[DOCUMENT SEGMENT]
○ ○ ○ ○ ○ ○ ○

In the SCN and the o-in-o, it is shown thus –

"Merchant banker" means any person who is engaged in the business of issue management either by making arrangements regarding selling, buying or subscribing securities as manager , consultant advisor or rendering corporate advisory service in relation to such issue management".

+ that by omitting the words existing in the actual definition, a different meaning has been given that merchant banker subscribes to bonds themselves in the ordinary course of rendering such services; the distorted definition also gives the impression that subscribing to securities as a manager also is the business of a merchant banker; that a merchant banker only makes arrangements for an issue and gives advisory services in relation to issue but does not subscribe to the issue in the ordinary course of business as a merchant banker.

The Revenue representative submitted that the entire service under the contract has to be considered as one bundle of service and the nature of that bundle of services has to be decided with reference to the dominant character of the services rendered and if this criteria is adopted the services are correctly classifiable under banking and financial services which is covered by Section 65(105)(zm). It is further submitted that once the service is held to be classifiable under Section 65(105)(zm) the service will fall under category 3 of the Taxation of Services (Provided from Outside India and Received in India) Rules, 2006 and hence it would become taxable.

○ ○ ○ ○ ○ ○ ○

[EXERCISE TASKS]
**a.** Copy word for word the passage of the excerpt on merchant banker services that opens with the words containing "In the SCN and" and closes with "a merchant banker.".
**b.** In the excerpt on merchant banker services, which category of the Taxation of Services (Provided from Outside India and Received in India) Rules, 2006 does the service fall under once it is held classifiable under Section 65(105)(zm)?

○ ○ ○ ○ ○ ○ ○

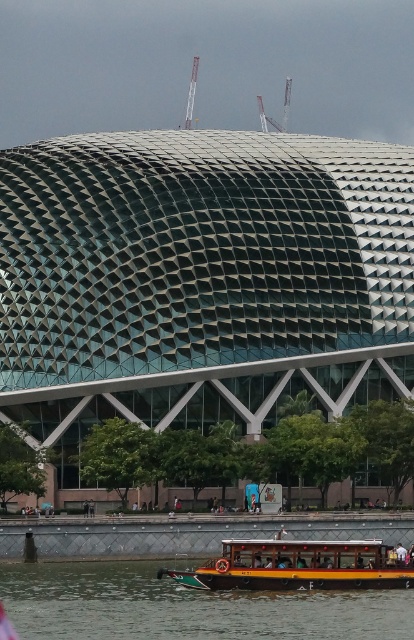
Question: Can you confirm if green wooden boat at lower center is smaller than wooden polished boat at lower center?

Choices:
 (A) yes
 (B) no

Answer: (A)

Question: Which object is closer to the camera taking this photo?

Choices:
 (A) green wooden boat at lower center
 (B) wooden polished boat at lower center

Answer: (A)

Question: Is green wooden boat at lower center positioned behind wooden polished boat at lower center?

Choices:
 (A) no
 (B) yes

Answer: (A)

Question: Is green wooden boat at lower center to the right of wooden polished boat at lower center from the viewer's perspective?

Choices:
 (A) yes
 (B) no

Answer: (B)

Question: Which of the following is the farthest from the observer?

Choices:
 (A) (267, 554)
 (B) (343, 609)

Answer: (A)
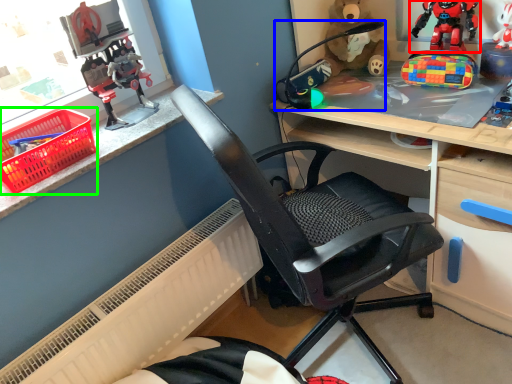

○ ○ ○ ○ ○ ○ ○

[ANSWERS BY ITEM NUMBER]
**a.**
In the SCN and the o-in-o, it is shown thus –

"Merchant banker" means any person who is engaged in the business of issue management either by making arrangements regarding selling, buying or subscribing securities as manager , consultant advisor or rendering corporate advisory service in relation to such issue management".

+ that by omitting the words existing in the actual definition, a different meaning has been given that merchant banker subscribes to bonds themselves in the ordinary course of rendering such services; the distorted definition also gives the impression that subscribing to securities as a manager also is the business of a merchant banker; that a merchant banker only makes arrangements for an issue and gives advisory services in relation to issue but does not subscribe to the issue in the ordinary course of business as a merchant banker.

**b.** Category 3.